Ebenso könnte man erkennen, wenn sich jemand durch Sicherheitslücken auf den Laptops Internetzugang verschafft und während der Prüfung auf ChatGPT zugreift. Oder wenn jemand aus der Zwischenablage Text einfügt (an sich nicht verdächtig), dann aber auf dem Bildschirm der folgende Text erscheint: „Als großes Sprachmodell glaube ich, dass du diese Aufgabe wie folgt beantworten solltest“ – und diesen Text vor der Abgabe der Prüfung aus den Formularfeldern löscht.

Einschränkung: Keine Live-Überwachung oder KI-Auswertung der Screenshots geplant. Das würde die hohen Ansprüche an Ausfallsicherheit untergraben - wenn die KI-Analyse wegen Stromausfall oder Netzstörungen ausfällt, darf das nicht die ganze Prüfung gefährden. Stattdessen nur retrospektive manuelle Auswertung bei konkreten Verdachtsfällen.
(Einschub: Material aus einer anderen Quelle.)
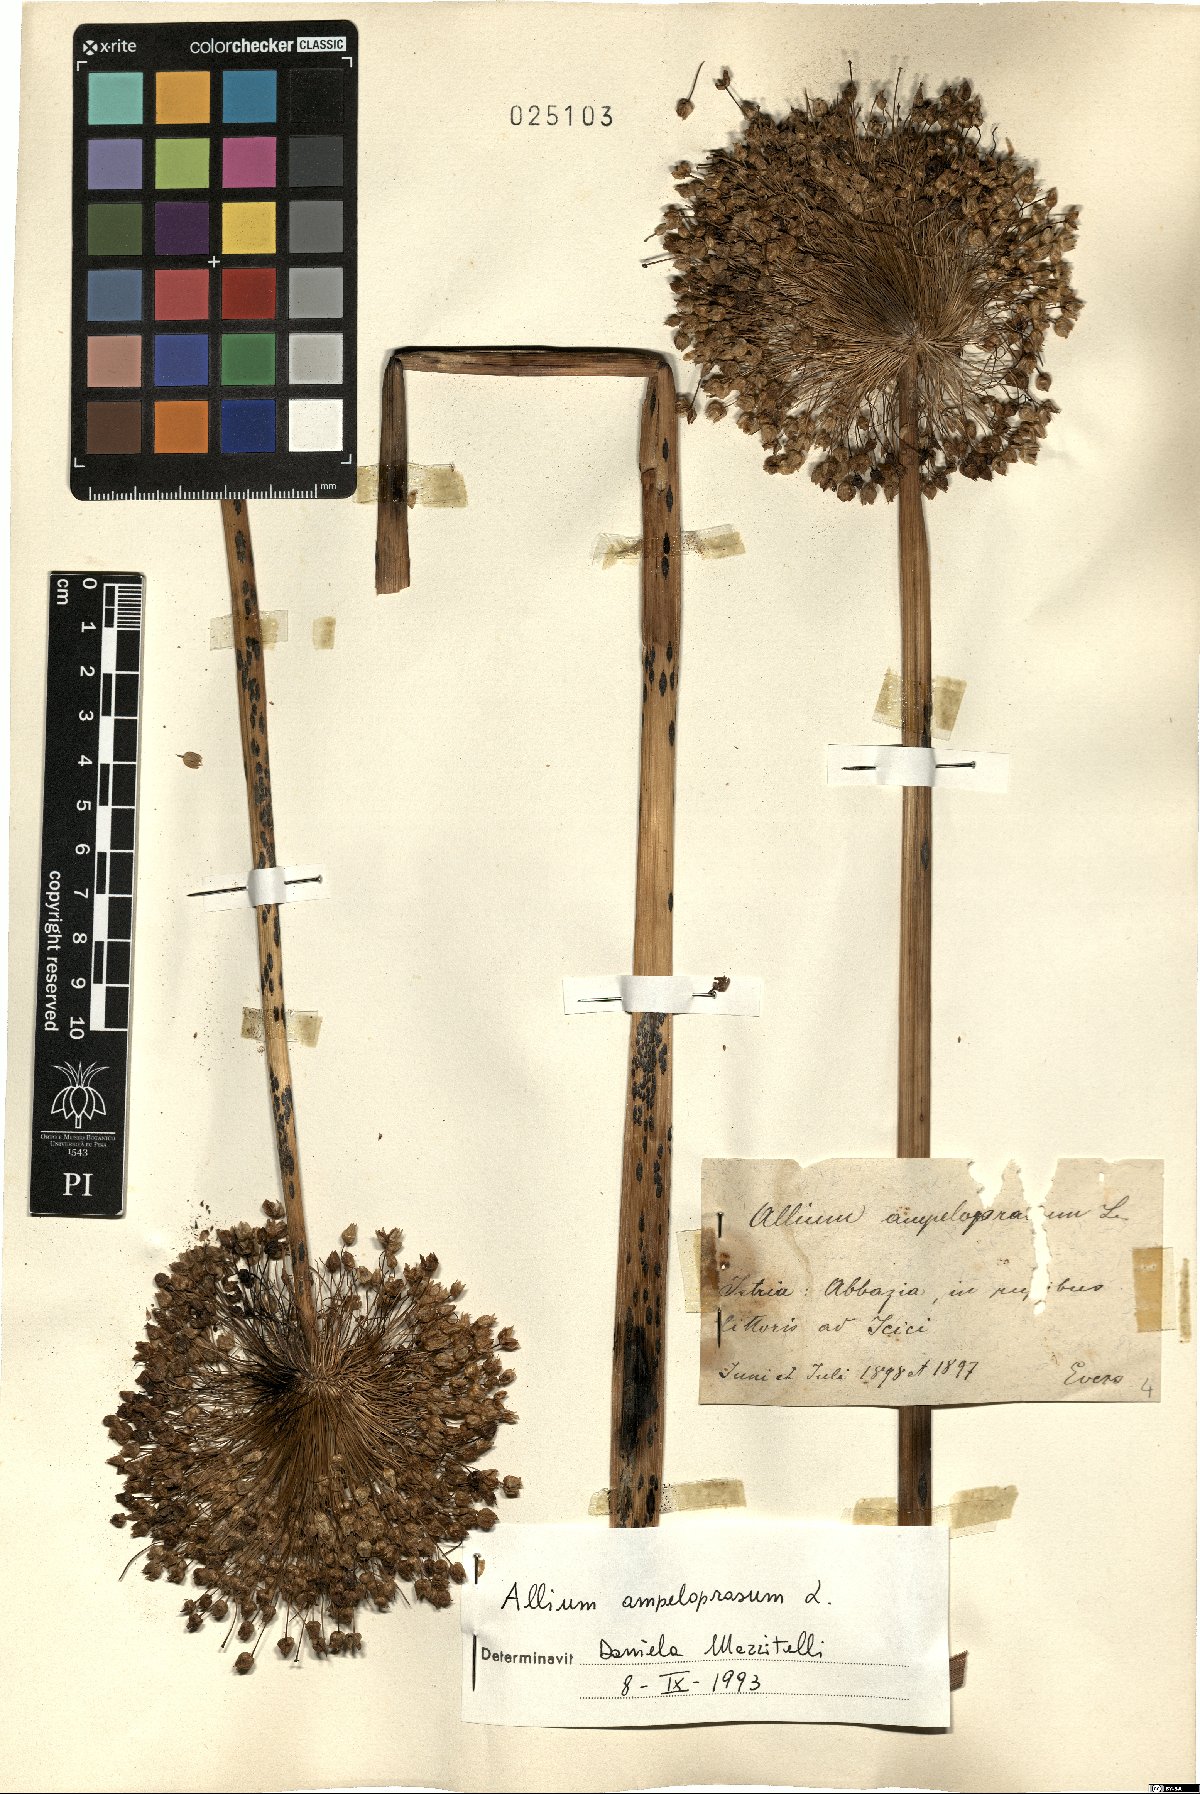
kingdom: Plantae
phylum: Tracheophyta
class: Liliopsida
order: Asparagales
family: Amaryllidaceae
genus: Allium
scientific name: Allium ampeloprasum
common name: Wild leek
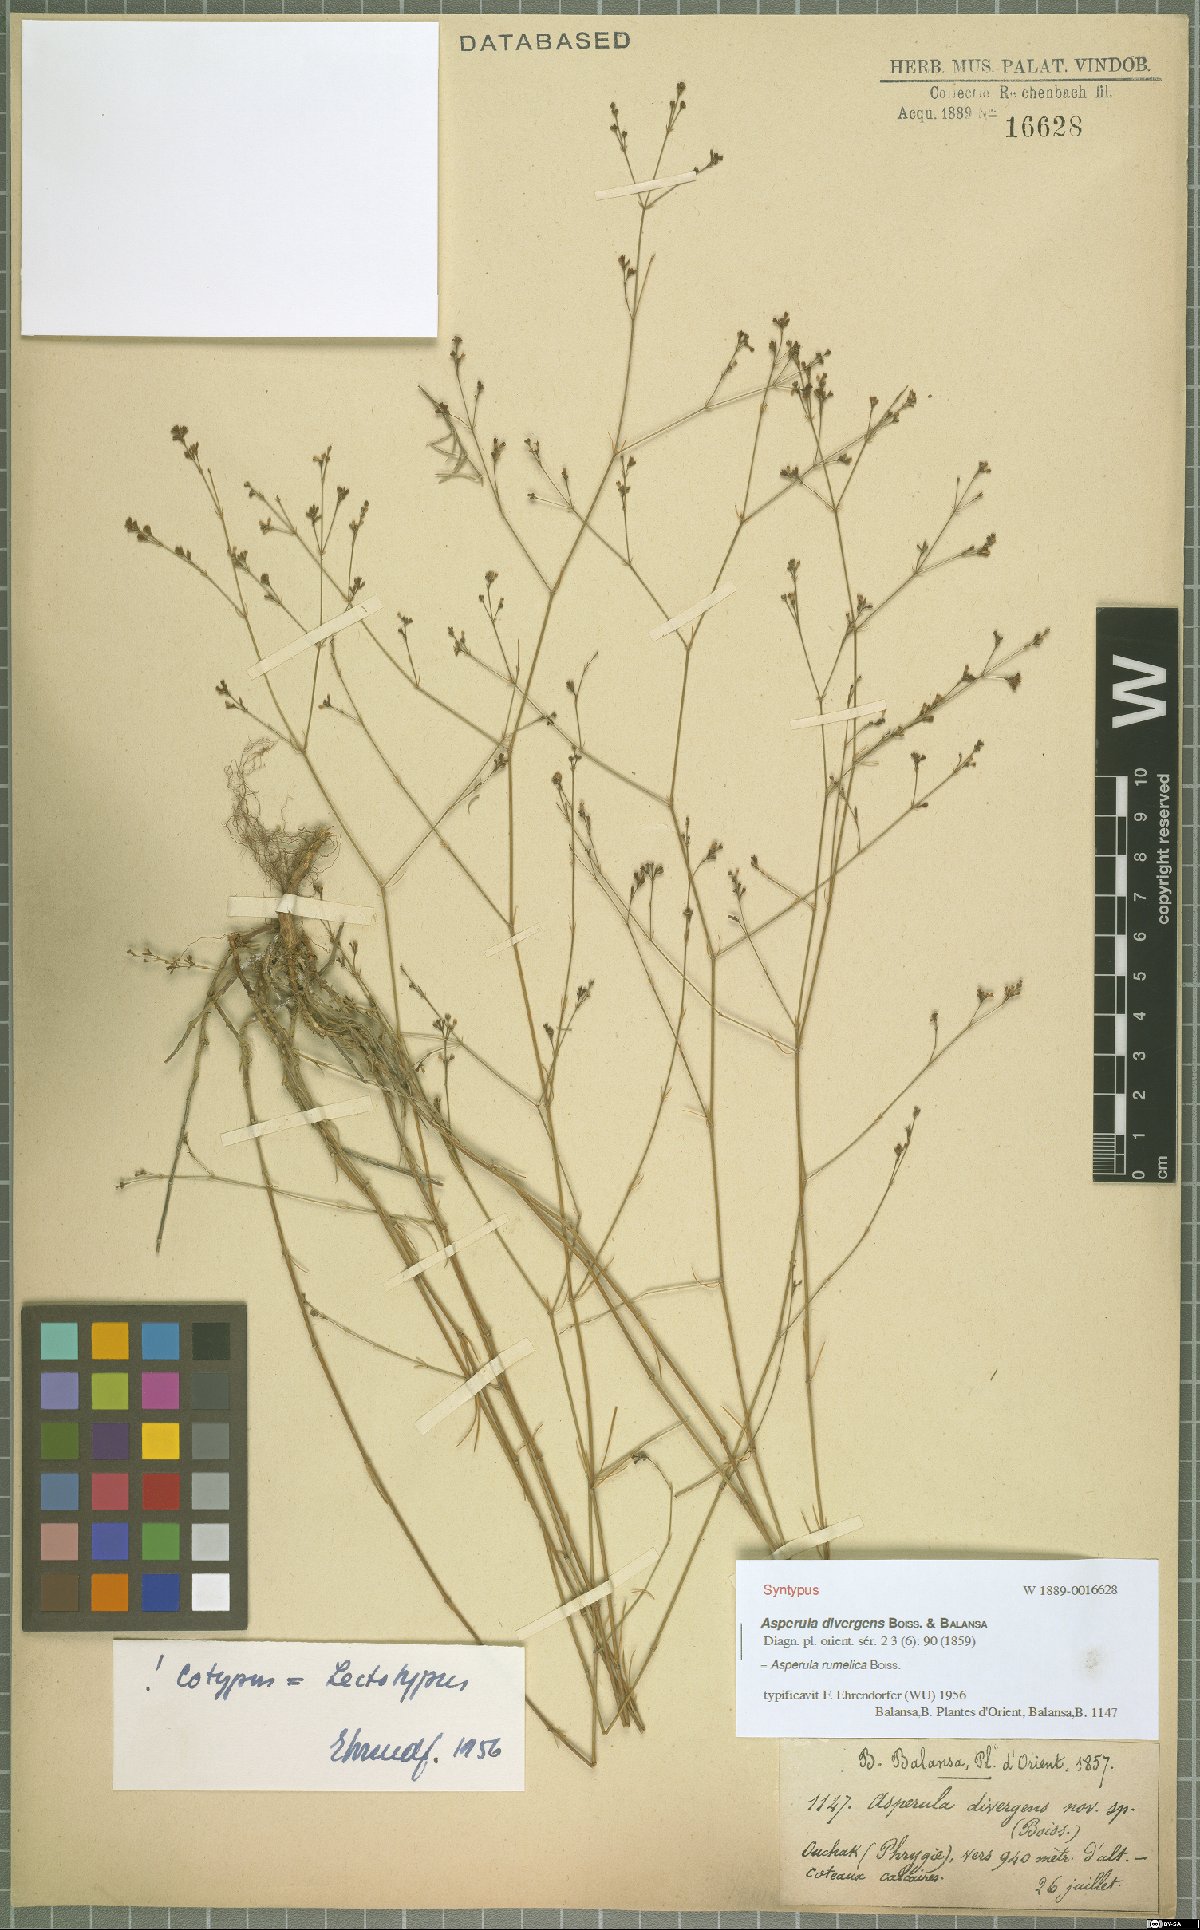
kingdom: Plantae
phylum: Tracheophyta
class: Magnoliopsida
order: Gentianales
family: Rubiaceae
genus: Cynanchica
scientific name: Cynanchica rumelica
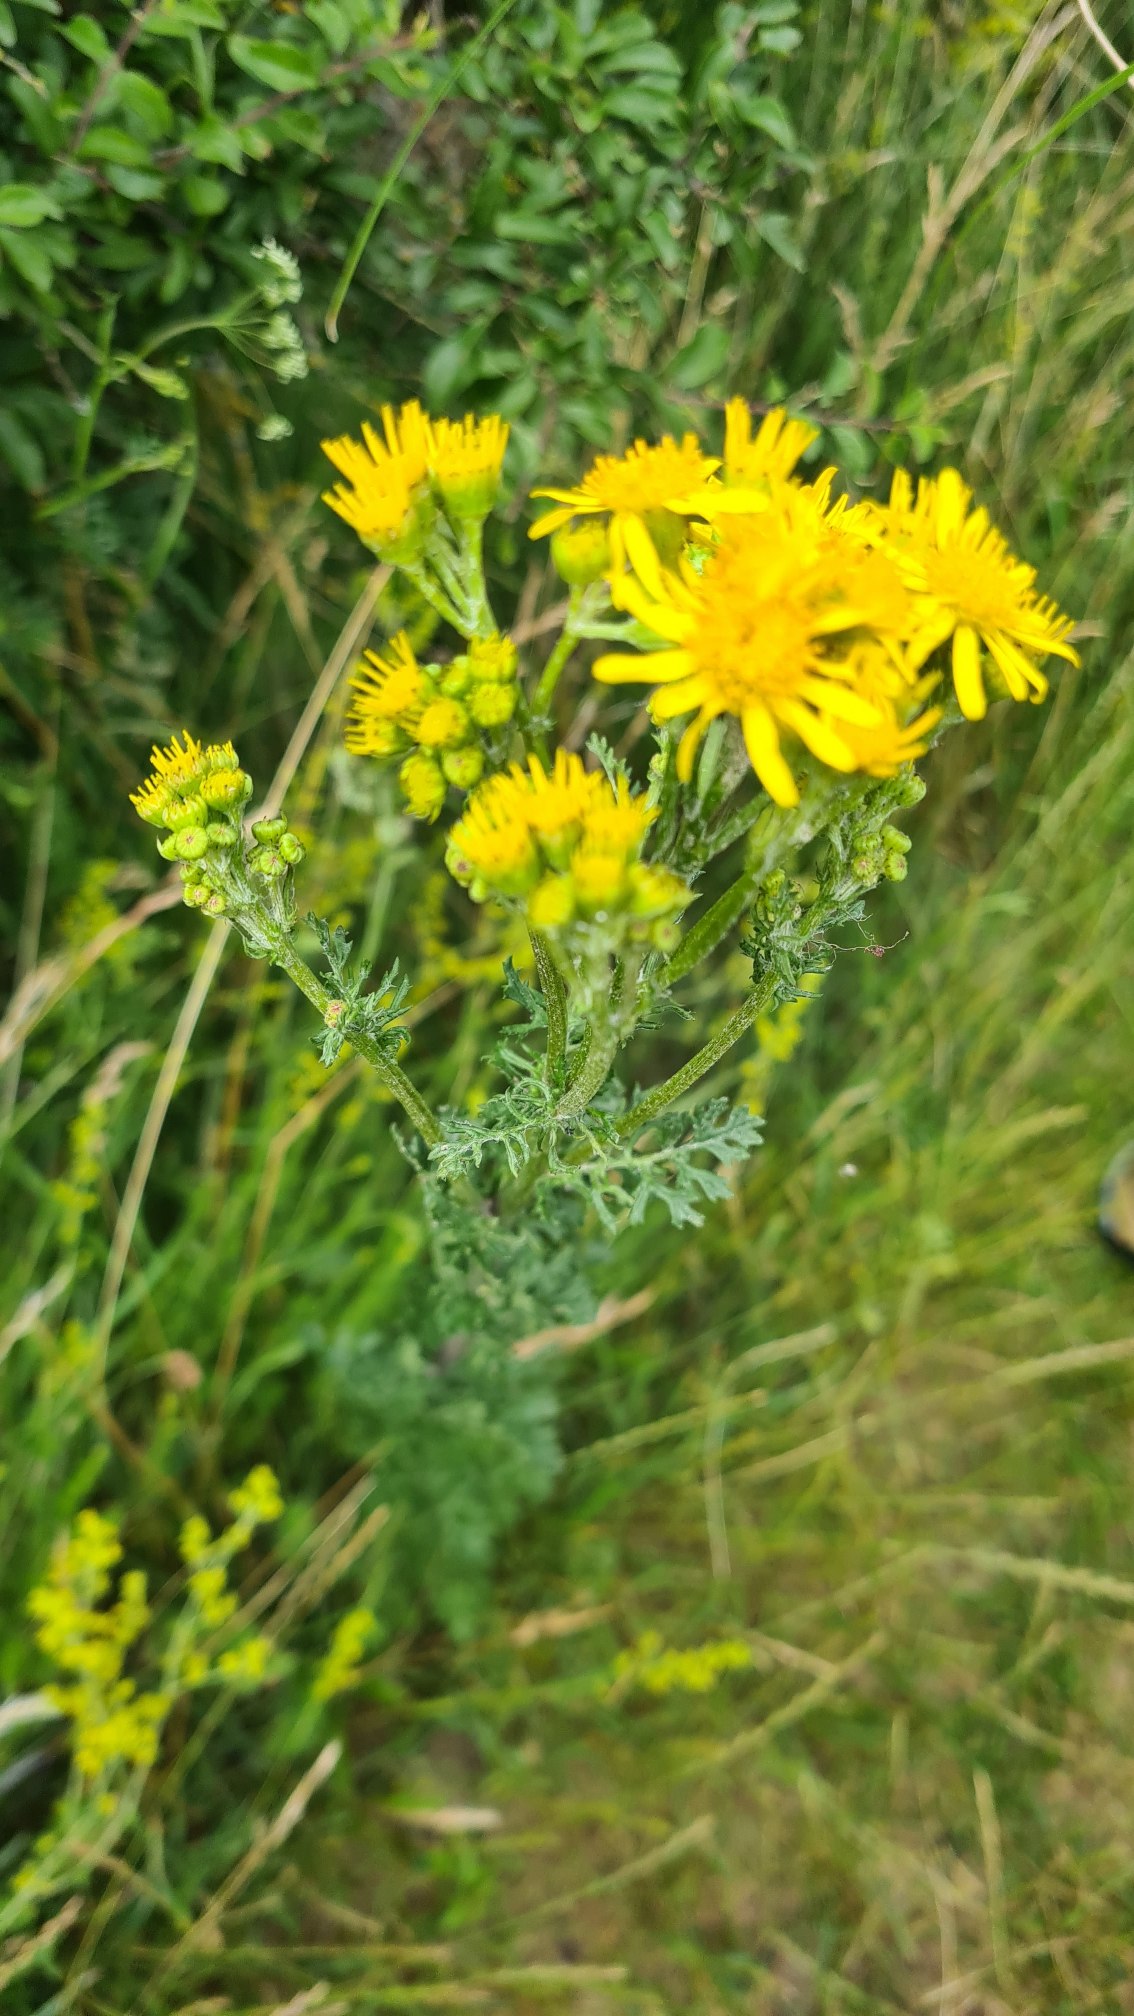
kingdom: Plantae
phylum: Tracheophyta
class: Magnoliopsida
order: Asterales
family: Asteraceae
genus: Jacobaea
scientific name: Jacobaea vulgaris
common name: Eng-brandbæger
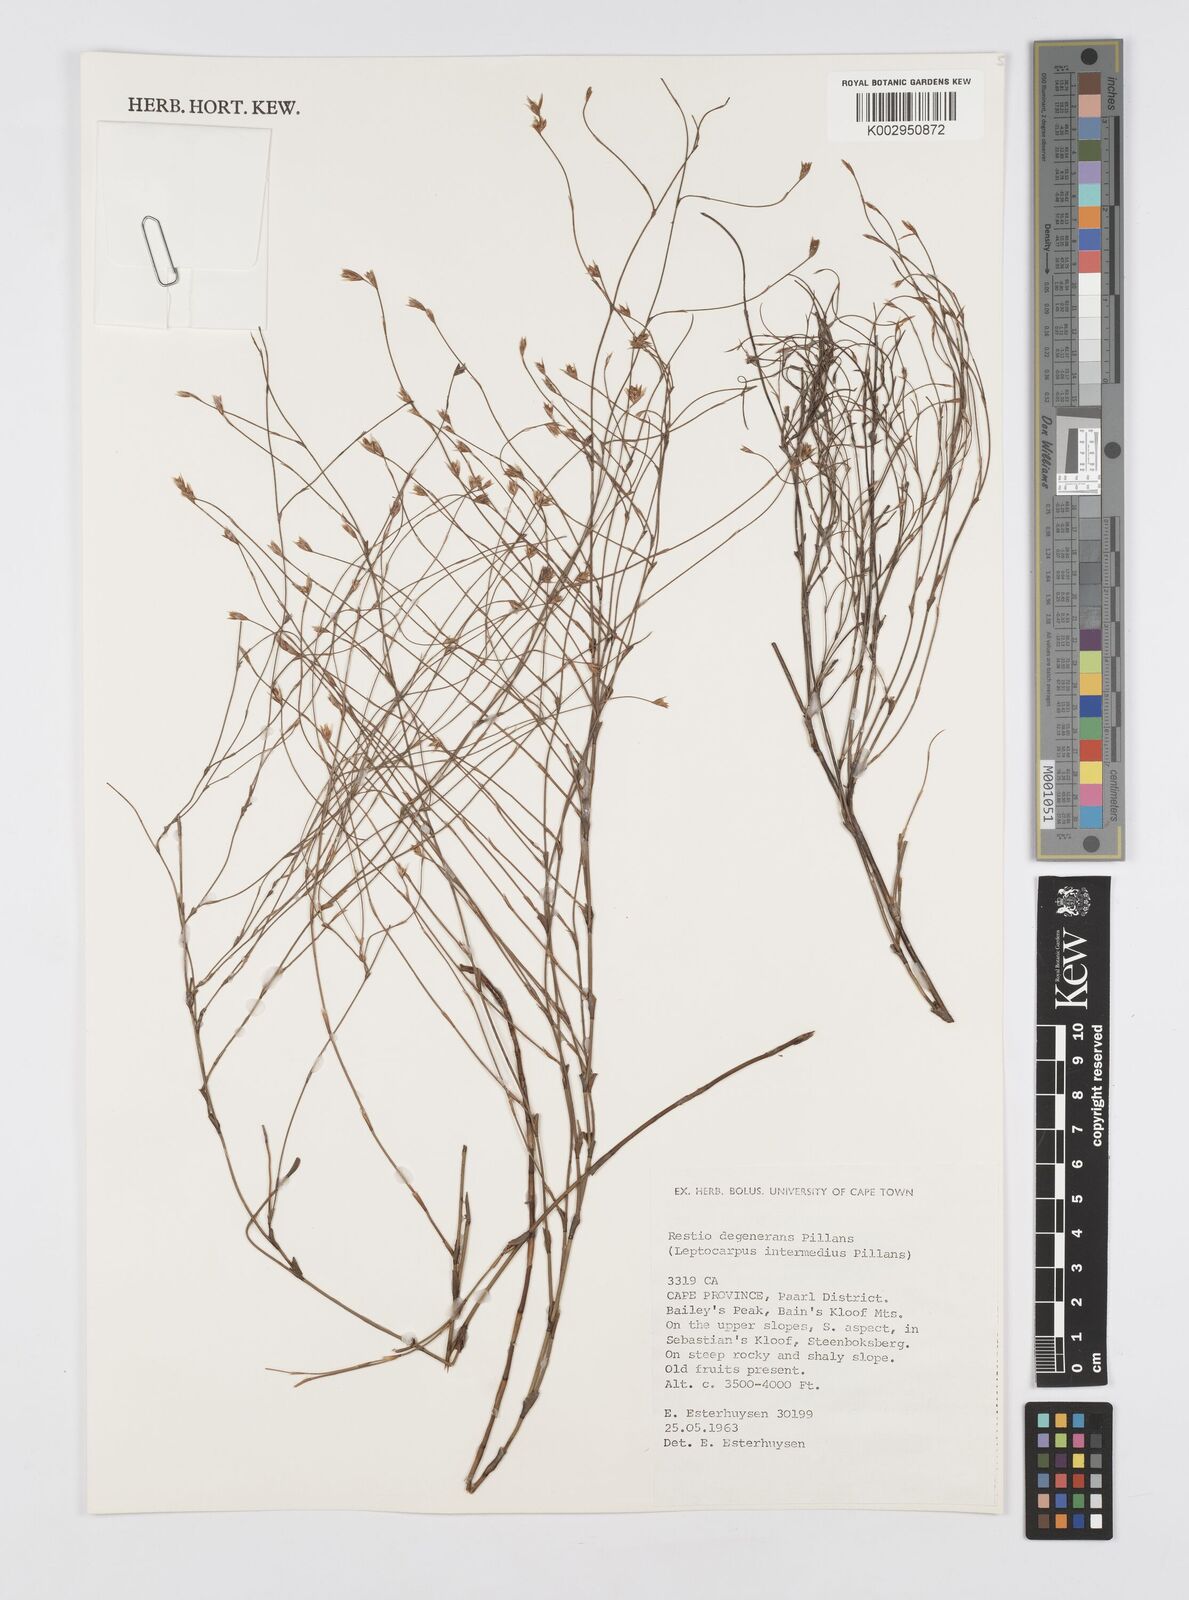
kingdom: Plantae
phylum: Tracheophyta
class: Liliopsida
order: Poales
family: Restionaceae
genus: Restio
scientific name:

Zeitmanagement und flexible Bearbeitungszeiten

Diskussion über Zeitverlängerungen: Warum sperrt das System nicht automatisch die Bearbeitungsmöglichkeit, wenn die Prüfungszeit abgelaufen ist? Meine Antwort: Weil wir den Aufsichten unkompliziert die volle Kontrolle über die Prüfungsdurchführung geben wollen. Wie bei Papierklausuren sollen Aufsichten flexibel reagieren können.

Praktisches Beispiel: Wir hatten schon einen Notarzteinsatz im Prüfungsraum während der Prüfung; unmittelbar benachbarte Studierende erhielten von den Aufsichten spontan eine Zeitverlängerung – ohne umständlich Rechnernummern nachschlagen und in einem System die Verlängerung konfigurieren zu müssen.

Auch hier zeigen Screenshots ihren Nutzen: Wenn jemand nach offiziellem Ende weiterschreibt, ist das dokumentiert. Wie bei Papierklausuren kann dadurch eine Prüfung nach dem Ende der Bearbeitungszeit für ungültig erklärt werden. Sicher diskutabel, aber ich denke: Es sollte auch bei E-Prüfungen möglich sein, bei einem solchen Regelverstoß durch die Prüfung zu fallen.